Riportiamo dal CORRIERE della SERA di oggi, 02/10/2012, a pag. 26, l'articolo di Maria Luisa Agnese dal titolo "In Arabia Saudita anche Ikea cancella le donne".
Donne discriminate in Arabia Saudita, il Paese più misogino del pianeta.
Invece di combattere la discriminazione delle donne, Ikea si è adeguata, ha adattato il catalogo al pubblico maschilista saudita togliendo le donne dalle pagine. Solo dopo le numerose proteste Ikea ha promesso di fare marcia indietro.
Ecco una delle pagine incriminate :

Nel catalogo per l'Arabia Saudita la donna è sparita dalla scena.
Ha ragione Maria Luisa Agnese quando si chiede se l'interesse per i diritti umani e l'uguaglianza vada a corrente alternata all'Ikea. Per l'Occidente la pubblicità con la coppia omosessuale che si tiene per mano e la scritta 'Siamo aperti a tutte le famiglie', per l'Arabia Saudita le donne eliminate dai manifesti. Per ora sono arrivate le scuse di Ikea, ora aspettiamo di vedere il prossimo catalogo.
Ecco il pezzo:
La scenetta è quasi da Mulino Bianco, una famigliola che di prima mattina si muove in un bagnetto superattrezzato, con mamma e figlio grande che si lavano i denti e il papà che asciuga il piccolino.
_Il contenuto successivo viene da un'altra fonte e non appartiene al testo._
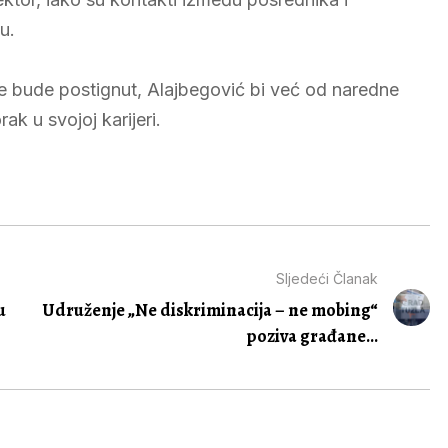
u.
 bude postignut, Alajbegović bi već od naredne
ak u svojoj karijeri.
Sljedeći Članak
u
Udruženje „Ne diskriminacija – ne mobing“
poziva građane...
Immagine innocente se non edificante da catalogo Ikea che però non è piaciuta al mercato dell'Arabia Saudita che ha preteso che la mammina in pigiama fosse cancellata dalla fotografia, e solo così ha dato via libera al catalogo locale. Le donne là non devono lavorare, viaggiare o studiare senza il permesso dei padri o dei mariti, e di guidare l'automobile non se ne parla: meglio dunque addirittura non farle vedere proprio per non accendere spiriti e idee di destabilizzante indipendenza.
Eliminata dunque con la gommina del Photoshop la mamma troppo occidentale, sbianchettata come si diceva un tempo a proposito delle fotografie staliniane, dove si voleva riscrivere la storia nel modo più gradito al potere di turno. Qui più che di riscrivere la storia, si spera proprio di riuscire a tenerla fuori dai confini, impedendo che il vento del cambiamento arrivi anche attraverso un innocente quadretto di famiglia.
Pecunia non olet, ma colpisce che l'Ikea, colosso del gusto medio occidentale in fatto di arredamento, abbia aderito alle richieste saudite (per quanto profondendosi in scuse ufficiali e promettendo di cambiare la sua politica aziendale verso i nuovi mercati), accettando di modificare il suo catalogo da 200 milioni di copie nel mondo, stampato in 62 versioni perlopiù identiche, salvo piccole modifiche estetiche e di colore, a seconda dei gusti dei vari Paesi.
Tanto più che proprio l'azienda svedese con le sue pubblicità degli ultimi tempi si era messa su una linea almeno apparentemente provocatorio-progressista, un po' alla Benetton. «Siamo aperti a tutte le famiglie» recitava un manifesto in cui si vedevano due uomini di spalle che si tenevano per mano mentre con l'altra reggevano il classico borsone di plastica gialla con manici in tela bluette: ed era la campagna Ikea con cui a marzo 2011 l'azienda lanciava il nuovo negozio di Catania.
Carlo Giovanardi aveva definito l'operazione «offensiva e contro la Costituzione», e se giustamente in quel caso l'Ikea aveva badato poco alle rimostranze del sottosegretario, ribadendo di essere contro «ogni discriminazione di razza, genere, religione, età o orientamento sessuale», come mai adesso si piega alla politica dei due pesi e due misure, facendo marcia indietro appena l'Arabia Saudita fa muro con i suoi pregiudizi? Perché procede a corrente alternata? Rigida a buon mercato con i Paesi tolleranti dell'Occidente, fulmineamente prona di fronte agli urticanti oscurantismi che provengono dall'Altro Mondo?
È di dieci giorni fa un altro incidente di percorso, questa volta nella Russia di Putin, dove l'Ikea ha ritirato dal suo sito Web la foto di quattro ragazzi in passamontagna seduti sul sofà, perché l'immagine che poteva essere considerata un messaggio di sostegno alle tre ragazze imprigionate del gruppo punk Pussy Riot.
Speriamo che adesso non venga il turno della Cina, e che i ritocchi ai cataloghi non diventino sempre meno estetici.